What Happens to a 529 If Not Used for College?
When college plans change, your 529 savings are not lost. Learn how to manage unused funds and navigate the financial considerations for your account.
When college plans change, your 529 savings are not lost. Learn how to manage unused funds and navigate the financial considerations for your account.
A 529 plan is a savings account offering tax advantages for future education expenses. The money grows federally tax-deferred, and withdrawals are tax-free when used for qualified education costs. A designated beneficiary might receive a scholarship, choose a career path that doesn’t require a traditional degree, or decide against higher education. Fortunately, several options exist to utilize these savings without incurring significant taxes or penalties.

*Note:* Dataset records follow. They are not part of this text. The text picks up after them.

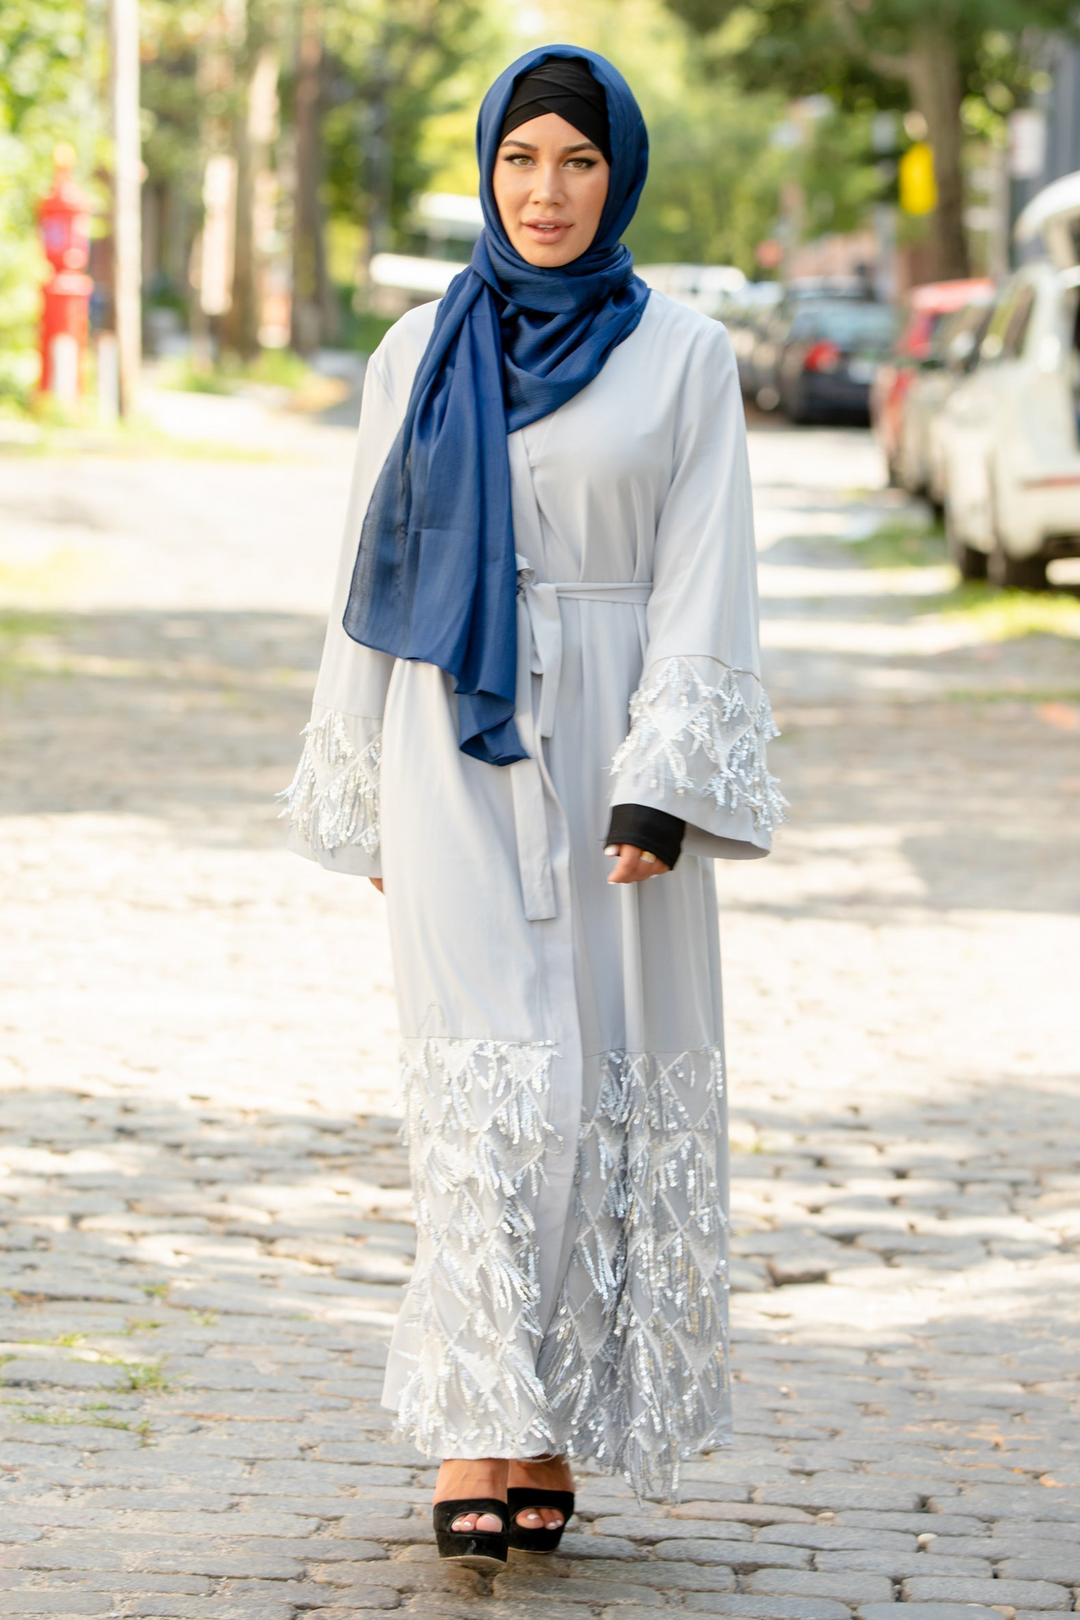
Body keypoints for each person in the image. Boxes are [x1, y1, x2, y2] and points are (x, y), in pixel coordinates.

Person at [282, 43, 786, 1573]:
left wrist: (667, 778)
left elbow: (713, 573)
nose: (546, 191)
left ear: (618, 174)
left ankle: (552, 1423)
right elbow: (370, 579)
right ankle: (471, 1418)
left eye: (575, 161)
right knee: (480, 1088)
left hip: (618, 751)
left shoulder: (686, 355)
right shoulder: (416, 348)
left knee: (601, 1085)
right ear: (487, 173)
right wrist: (368, 779)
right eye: (519, 160)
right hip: (454, 739)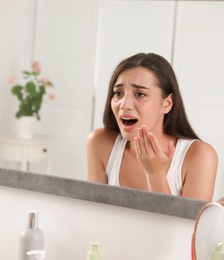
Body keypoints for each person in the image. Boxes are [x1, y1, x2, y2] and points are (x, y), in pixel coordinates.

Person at [86, 53, 218, 201]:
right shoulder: (100, 142)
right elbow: (94, 214)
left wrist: (156, 174)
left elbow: (185, 224)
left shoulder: (199, 156)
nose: (124, 104)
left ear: (167, 104)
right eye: (118, 93)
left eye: (140, 94)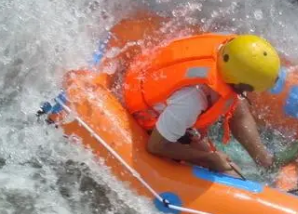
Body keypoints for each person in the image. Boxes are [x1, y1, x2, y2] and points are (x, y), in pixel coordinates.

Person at [122, 33, 298, 175]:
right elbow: (155, 146)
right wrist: (208, 158)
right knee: (227, 169)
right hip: (149, 110)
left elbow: (238, 107)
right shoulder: (191, 99)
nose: (252, 93)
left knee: (237, 103)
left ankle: (265, 161)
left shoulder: (232, 52)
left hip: (157, 78)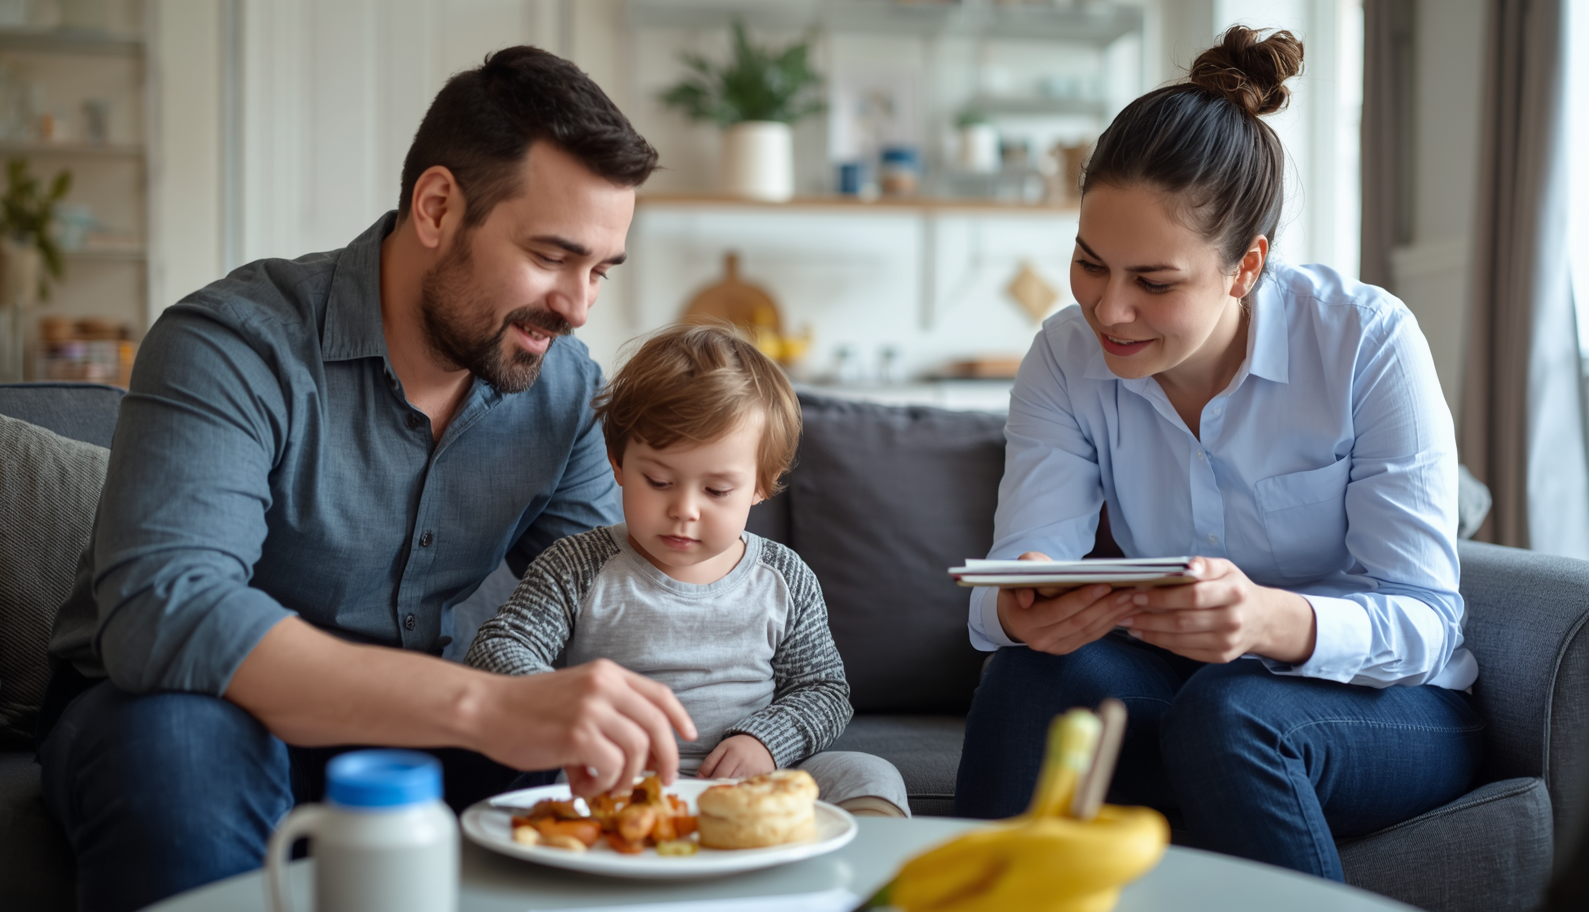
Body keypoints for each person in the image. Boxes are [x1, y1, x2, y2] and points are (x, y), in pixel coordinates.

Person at [37, 47, 700, 912]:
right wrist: (487, 707)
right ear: (436, 207)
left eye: (600, 270)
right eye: (551, 256)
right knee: (185, 745)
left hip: (420, 729)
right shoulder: (234, 344)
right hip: (178, 711)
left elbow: (603, 593)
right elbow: (169, 607)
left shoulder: (564, 388)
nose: (578, 306)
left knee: (572, 771)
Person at [952, 27, 1483, 881]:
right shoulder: (1063, 355)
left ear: (1246, 267)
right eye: (1090, 264)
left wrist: (1270, 620)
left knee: (1232, 710)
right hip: (1188, 687)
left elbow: (1425, 620)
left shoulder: (1364, 340)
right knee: (1030, 679)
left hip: (1387, 705)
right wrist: (1025, 603)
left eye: (1154, 283)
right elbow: (1022, 563)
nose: (1109, 311)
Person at [466, 323, 911, 818]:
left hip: (753, 783)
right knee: (523, 778)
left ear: (761, 486)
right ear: (617, 463)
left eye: (717, 491)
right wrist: (565, 711)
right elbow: (499, 648)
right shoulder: (577, 565)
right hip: (611, 778)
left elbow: (824, 691)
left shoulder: (785, 577)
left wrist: (766, 742)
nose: (684, 509)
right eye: (658, 481)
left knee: (871, 776)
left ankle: (861, 891)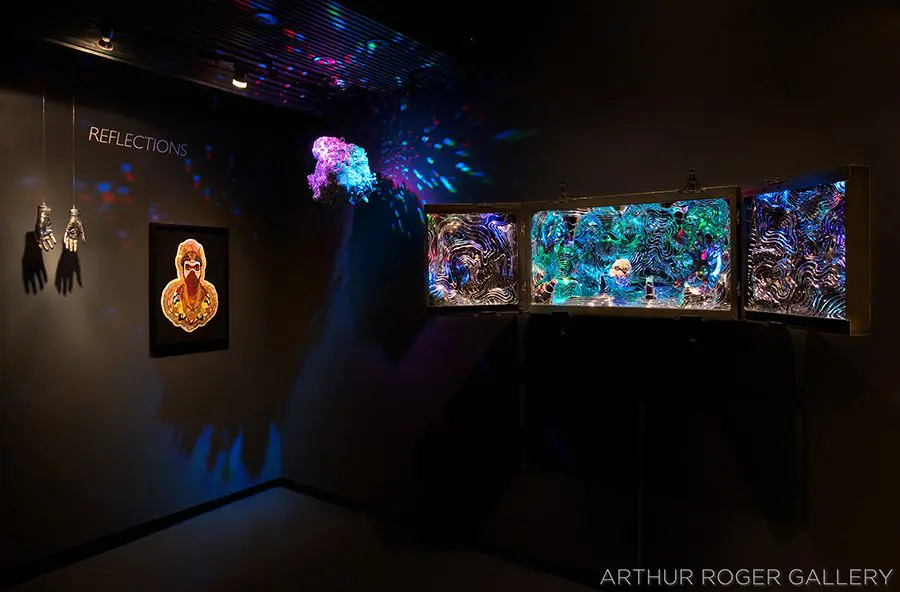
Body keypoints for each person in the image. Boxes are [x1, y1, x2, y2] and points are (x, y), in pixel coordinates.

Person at [161, 238, 219, 332]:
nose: (192, 273)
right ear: (182, 270)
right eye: (188, 268)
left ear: (201, 270)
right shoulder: (172, 296)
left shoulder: (209, 296)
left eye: (196, 268)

One of the most direct strategies for unused 529 plan funds is to change the beneficiary. This allows the account owner to designate a different “member of the family” to receive the benefits without triggering federal tax or penalty consequences. Eligible family members include the original beneficiary’s spouse, child, stepchild, sibling, parent, niece, nephew, aunt, uncle, or cousin.
This allows funds to be repurposed for another child’s education, a grandchild’s future needs, or the account owner’s own educational pursuits. The process for changing a beneficiary is managed through the 529 plan administrator’s website or by submitting a specific form. Changing the beneficiary to a younger generation, such as a grandchild, could have gift tax implications for very large account balances that exceed federal gift tax exclusion limits.
It is also possible to change the account owner, which transfers control of the plan to another individual who manages investments and withdrawals. While less common, this can be useful in certain estate planning situations, and it does not create a taxable event.
Recent legislative changes expanded the definition of “qualified expenses,” allowing 529 funds to be used for more goals without penalty. These penalty-free and tax-free withdrawals preserve the plan’s tax benefits.
If no qualified expense is available and changing the beneficiary is not an option, the account owner can withdraw the money for any reason. This is a non-qualified distribution and has specific tax implications. The withdrawal is split into two parts: the principal contributions and the investment earnings.
The portion representing your original contributions is returned free of any federal tax or penalty. The portion attributable to the account’s earnings is treated differently. These earnings are subject to ordinary income tax at the recipient’s rate. In addition to income tax, the earnings are also subject to a 10% federal penalty tax. Some states may also impose their own taxes and penalties or recapture state tax deductions previously claimed for contributions.
The IRS uses a pro-rata formula to determine the taxable portion of any non-qualified distribution. This means every withdrawal is considered a mix of contributions and earnings, proportional to the account’s overall composition. You cannot withdraw only your contributions first to avoid taxes.
For example, consider a 529 account with a $50,000 balance, consisting of $30,000 in contributions (60%) and $20,000 in earnings (40%). If the owner takes a $10,000 non-qualified withdrawal, 40% of that amount, or $4,000, is considered earnings.
This $4,000 earnings portion is added to the recipient’s income and taxed at their ordinary federal and state income tax rates. A 10% federal penalty tax is also applied to the earnings, resulting in an additional $400 penalty ($4,000 x 10%). The remaining $6,000 of the withdrawal is a return of principal and is received tax- and penalty-free.
There are situations where the 10% penalty is waived, though income tax on earnings may still apply. These exceptions include the death or disability of the beneficiary. If the beneficiary receives a tax-free scholarship, non-qualified withdrawals up to the scholarship amount can be taken without the 10% penalty.